PADANG – Dinas Lingkungan Hidup (DLH) Kota Padang akan merampungkan layanan Lembaga Pemungutan Sampah (LPS) di Kota Padang yang saat ini masih berada dalam tahap pendataan.

Kepala DLH Kota Padang, Fadelan Fitra Masta, mengatakan, program tersebut sudah dilaunching bulan Januari tahun 2025 ini. Menurutnya, setelah layanan tersebut terbentuk, masyarakat tidak perlu lagi membayar retribusi kepada petugas di lapangan. Cukup hanya membayar tagihan yang tertera di tagihan Perumda Air Minum Kota Padang.

Hal ini dikarenakan petugas kebersihan telah melaksanakan tanda tangan kontrak dengan DLH Kota Padang. Artinya, para petugas kebersihan digaji oleh Pemko Padang dalam tugasnya memungut sampah di rumah-rumah masyarakat, tanpa meminta imbalan lagi dari pemilik rumah.

Permasalahan yang saat ini muncul adalah kecepatan masing-masing kelurahan untuk membentuk LPS tersebut berbeda-beda. Di beberapa wilayah ada yang sudah rampung, sementara di wilayah lainnya ada yang belum.

Keterlambatan tersebut menyebabkan LPS belum dapat beroperasi di kelurahan, sehingga masyarakat menjadi double membayar, retribusi layanan kebersihan di PDAM dan membayar ke petugas perorangan.
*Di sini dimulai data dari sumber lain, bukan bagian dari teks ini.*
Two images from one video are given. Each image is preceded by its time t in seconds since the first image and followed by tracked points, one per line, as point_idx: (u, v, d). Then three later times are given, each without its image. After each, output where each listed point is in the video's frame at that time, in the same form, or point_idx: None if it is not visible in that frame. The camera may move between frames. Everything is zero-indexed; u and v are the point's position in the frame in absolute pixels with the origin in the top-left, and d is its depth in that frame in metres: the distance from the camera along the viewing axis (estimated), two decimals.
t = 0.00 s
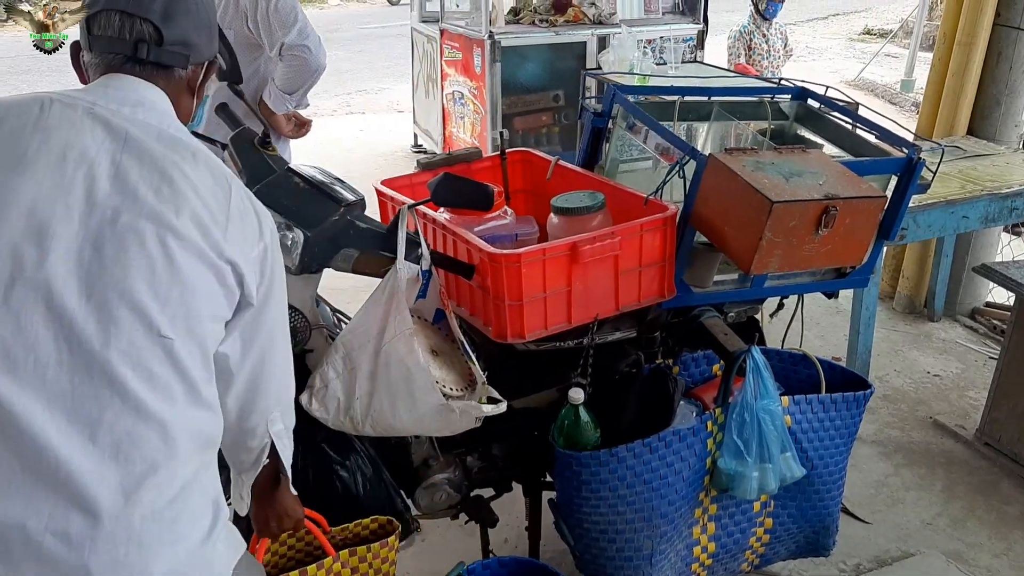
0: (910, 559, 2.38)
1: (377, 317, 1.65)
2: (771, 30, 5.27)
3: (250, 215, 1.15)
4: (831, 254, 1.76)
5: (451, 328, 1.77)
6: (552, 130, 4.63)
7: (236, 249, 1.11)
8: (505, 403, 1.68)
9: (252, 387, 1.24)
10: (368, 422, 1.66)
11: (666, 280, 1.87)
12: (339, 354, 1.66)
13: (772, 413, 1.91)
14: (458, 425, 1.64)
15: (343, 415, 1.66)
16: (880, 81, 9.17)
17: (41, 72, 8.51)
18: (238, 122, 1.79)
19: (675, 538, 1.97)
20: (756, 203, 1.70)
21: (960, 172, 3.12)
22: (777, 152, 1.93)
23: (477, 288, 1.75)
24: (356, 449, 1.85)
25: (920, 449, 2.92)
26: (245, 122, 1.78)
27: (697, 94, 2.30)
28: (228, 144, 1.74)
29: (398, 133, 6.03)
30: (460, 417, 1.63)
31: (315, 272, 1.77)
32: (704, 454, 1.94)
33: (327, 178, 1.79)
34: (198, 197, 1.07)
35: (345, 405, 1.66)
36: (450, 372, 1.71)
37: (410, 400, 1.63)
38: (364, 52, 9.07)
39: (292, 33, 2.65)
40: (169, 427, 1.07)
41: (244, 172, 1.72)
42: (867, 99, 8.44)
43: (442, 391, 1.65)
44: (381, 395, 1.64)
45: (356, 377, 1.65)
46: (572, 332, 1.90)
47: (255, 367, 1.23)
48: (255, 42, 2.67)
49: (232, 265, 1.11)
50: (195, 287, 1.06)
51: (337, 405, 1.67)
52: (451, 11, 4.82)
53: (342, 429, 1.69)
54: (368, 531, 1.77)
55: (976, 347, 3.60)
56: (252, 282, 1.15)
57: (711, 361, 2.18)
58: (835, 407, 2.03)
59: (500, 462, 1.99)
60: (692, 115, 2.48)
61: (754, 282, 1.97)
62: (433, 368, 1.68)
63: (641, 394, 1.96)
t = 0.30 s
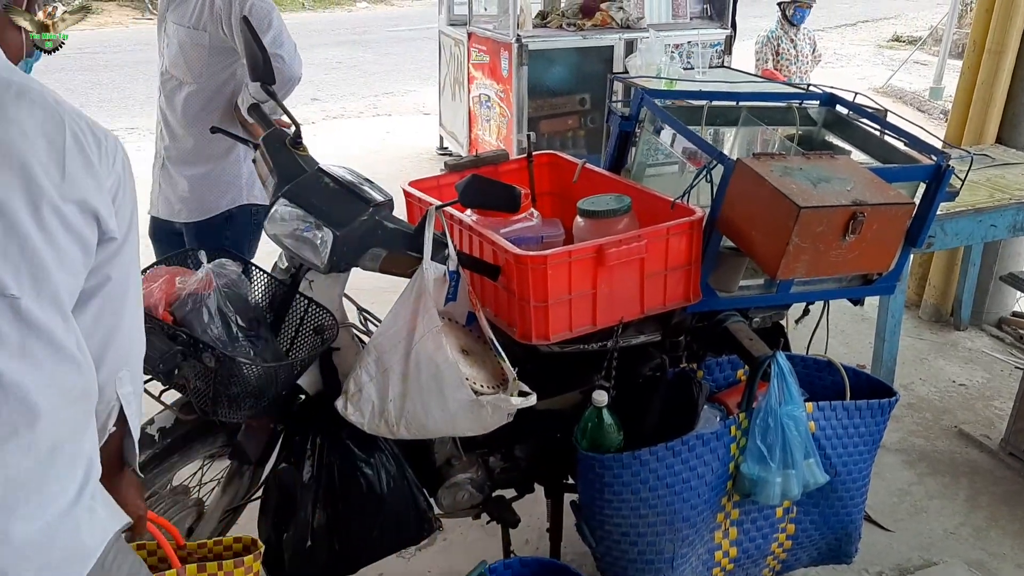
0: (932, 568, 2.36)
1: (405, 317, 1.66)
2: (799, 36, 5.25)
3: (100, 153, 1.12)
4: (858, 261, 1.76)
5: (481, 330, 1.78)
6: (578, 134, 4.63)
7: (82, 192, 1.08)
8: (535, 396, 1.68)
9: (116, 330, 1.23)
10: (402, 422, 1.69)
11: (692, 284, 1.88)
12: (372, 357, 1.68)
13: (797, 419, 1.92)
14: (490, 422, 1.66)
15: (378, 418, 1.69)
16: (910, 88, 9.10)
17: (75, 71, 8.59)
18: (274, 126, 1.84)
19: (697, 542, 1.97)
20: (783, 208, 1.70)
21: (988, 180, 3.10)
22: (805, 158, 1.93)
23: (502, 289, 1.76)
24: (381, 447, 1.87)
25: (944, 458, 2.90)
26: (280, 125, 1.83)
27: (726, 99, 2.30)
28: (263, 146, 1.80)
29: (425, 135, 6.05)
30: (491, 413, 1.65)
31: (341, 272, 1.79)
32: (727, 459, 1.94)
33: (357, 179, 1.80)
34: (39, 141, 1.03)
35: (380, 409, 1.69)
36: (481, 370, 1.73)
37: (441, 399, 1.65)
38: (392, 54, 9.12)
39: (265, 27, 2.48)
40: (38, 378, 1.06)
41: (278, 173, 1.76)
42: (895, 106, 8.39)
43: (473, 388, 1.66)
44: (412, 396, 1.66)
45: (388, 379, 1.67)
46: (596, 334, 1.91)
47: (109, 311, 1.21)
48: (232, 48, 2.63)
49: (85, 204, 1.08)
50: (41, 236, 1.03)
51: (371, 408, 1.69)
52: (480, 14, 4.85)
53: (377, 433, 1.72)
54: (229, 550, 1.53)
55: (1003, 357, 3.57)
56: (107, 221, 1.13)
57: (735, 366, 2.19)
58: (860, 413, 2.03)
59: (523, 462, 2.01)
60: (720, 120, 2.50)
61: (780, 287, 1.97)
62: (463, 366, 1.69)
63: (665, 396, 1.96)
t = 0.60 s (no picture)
0: None
1: (442, 316, 1.68)
2: (840, 41, 5.22)
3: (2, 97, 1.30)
4: (898, 268, 1.75)
5: (516, 330, 1.80)
6: (616, 137, 4.61)
7: None
8: (568, 400, 1.69)
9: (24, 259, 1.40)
10: (434, 418, 1.70)
11: (729, 289, 1.87)
12: (407, 353, 1.70)
13: (832, 426, 1.91)
14: (522, 424, 1.66)
15: (410, 413, 1.71)
16: (953, 96, 8.98)
17: (121, 69, 8.64)
18: (317, 126, 1.87)
19: (729, 547, 1.97)
20: (822, 214, 1.70)
21: None
22: (846, 165, 1.92)
23: (539, 290, 1.77)
24: (416, 444, 1.88)
25: (982, 470, 2.86)
26: (324, 125, 1.86)
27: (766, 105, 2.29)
28: (307, 146, 1.83)
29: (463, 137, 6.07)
30: (523, 415, 1.66)
31: (379, 271, 1.81)
32: (762, 464, 1.93)
33: (397, 179, 1.82)
34: None
35: (411, 404, 1.71)
36: (513, 371, 1.73)
37: (475, 397, 1.66)
38: (432, 57, 9.16)
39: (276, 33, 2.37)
40: None
41: (320, 172, 1.79)
42: (938, 114, 8.29)
43: (506, 390, 1.68)
44: (446, 394, 1.68)
45: (422, 375, 1.69)
46: (632, 337, 1.92)
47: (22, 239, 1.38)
48: (237, 51, 2.47)
49: None
50: None
51: (404, 402, 1.71)
52: (520, 18, 4.88)
53: (409, 427, 1.73)
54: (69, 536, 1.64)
55: None
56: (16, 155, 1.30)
57: (772, 372, 2.13)
58: (896, 422, 2.01)
59: (556, 464, 2.01)
60: (759, 126, 2.50)
61: (818, 293, 1.95)
62: (497, 367, 1.71)
63: (700, 401, 1.96)
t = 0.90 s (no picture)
0: None
1: (519, 353, 1.69)
2: (927, 86, 5.15)
3: (98, 120, 1.39)
4: (986, 320, 1.72)
5: (590, 369, 1.79)
6: (695, 180, 4.60)
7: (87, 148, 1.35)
8: (638, 450, 1.71)
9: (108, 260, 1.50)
10: (504, 452, 1.71)
11: (811, 335, 1.86)
12: (481, 386, 1.71)
13: (916, 479, 1.87)
14: (591, 466, 1.68)
15: (481, 444, 1.71)
16: None
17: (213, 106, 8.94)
18: (406, 166, 1.92)
19: None
20: (908, 262, 1.68)
21: None
22: (934, 213, 1.90)
23: (618, 331, 1.78)
24: (491, 480, 1.90)
25: None
26: (412, 166, 1.91)
27: (851, 151, 2.28)
28: (395, 185, 1.88)
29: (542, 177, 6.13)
30: (592, 459, 1.68)
31: (461, 308, 1.84)
32: (841, 515, 1.90)
33: (481, 218, 1.85)
34: (40, 116, 1.30)
35: (483, 436, 1.71)
36: (586, 414, 1.75)
37: (546, 436, 1.67)
38: (513, 98, 9.29)
39: (313, 76, 2.40)
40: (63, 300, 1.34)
41: (406, 210, 1.84)
42: None
43: (577, 432, 1.69)
44: (519, 429, 1.68)
45: (496, 409, 1.70)
46: (711, 381, 1.91)
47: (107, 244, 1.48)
48: (268, 90, 2.44)
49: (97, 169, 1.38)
50: (55, 191, 1.31)
51: (476, 434, 1.71)
52: (601, 61, 4.93)
53: (478, 459, 1.73)
54: None
55: None
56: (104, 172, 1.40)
57: (853, 423, 2.19)
58: (983, 477, 1.96)
59: (630, 507, 2.01)
60: (843, 172, 2.51)
61: (902, 343, 1.90)
62: (570, 409, 1.72)
63: (779, 448, 1.94)
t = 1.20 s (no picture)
0: None
1: (607, 408, 1.70)
2: None
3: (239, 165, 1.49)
4: None
5: (680, 427, 1.78)
6: (785, 236, 4.53)
7: (226, 191, 1.45)
8: (733, 504, 1.67)
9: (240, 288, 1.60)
10: (595, 512, 1.70)
11: (906, 401, 1.81)
12: (570, 443, 1.71)
13: (1015, 553, 1.82)
14: (683, 522, 1.66)
15: (571, 504, 1.70)
16: None
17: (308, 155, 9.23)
18: (497, 220, 1.95)
19: None
20: (1009, 329, 1.65)
21: None
22: None
23: (707, 389, 1.77)
24: (573, 535, 1.87)
25: None
26: (502, 220, 1.94)
27: (947, 213, 2.23)
28: (486, 237, 1.90)
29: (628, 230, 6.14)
30: (686, 514, 1.65)
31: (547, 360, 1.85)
32: None
33: (569, 271, 1.86)
34: (187, 160, 1.40)
35: (573, 494, 1.71)
36: (677, 470, 1.73)
37: (637, 492, 1.67)
38: (600, 151, 9.35)
39: (334, 126, 2.36)
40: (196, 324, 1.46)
41: (497, 262, 1.86)
42: None
43: (670, 488, 1.68)
44: (608, 486, 1.68)
45: (586, 466, 1.70)
46: (801, 444, 1.89)
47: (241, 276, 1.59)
48: (294, 138, 2.43)
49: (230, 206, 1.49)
50: (197, 227, 1.42)
51: (565, 492, 1.71)
52: (691, 117, 4.95)
53: (568, 519, 1.72)
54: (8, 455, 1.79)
55: None
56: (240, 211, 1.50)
57: (949, 492, 2.15)
58: None
59: (714, 568, 1.96)
60: (941, 234, 2.47)
61: (1002, 411, 1.87)
62: (661, 465, 1.71)
63: (871, 514, 1.90)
“Setelah data tersebut selesai maka akan muncul berapa jumlah kebutuhan becak motor untuk kelurahan tersebut. Setelah itu akan direkrut petugas-petugas yang lama untuk bekerja yang digaji oleh Pemko Padang tanpa memungut retribusi lagi dari masyarakat,” katanya, Sabtu, (15/2/2025) dilansir dari Suara Rantau.

“Dari 104 kelurahan di Kota Padang, terdapat 62 kelurahan sudah selesai membentuk LPS dan telah melaksanakan tanda tangan kontrak dengan DLH. Sementara 42 kelurahan lainnya masih dalam pembentukan,” katanya.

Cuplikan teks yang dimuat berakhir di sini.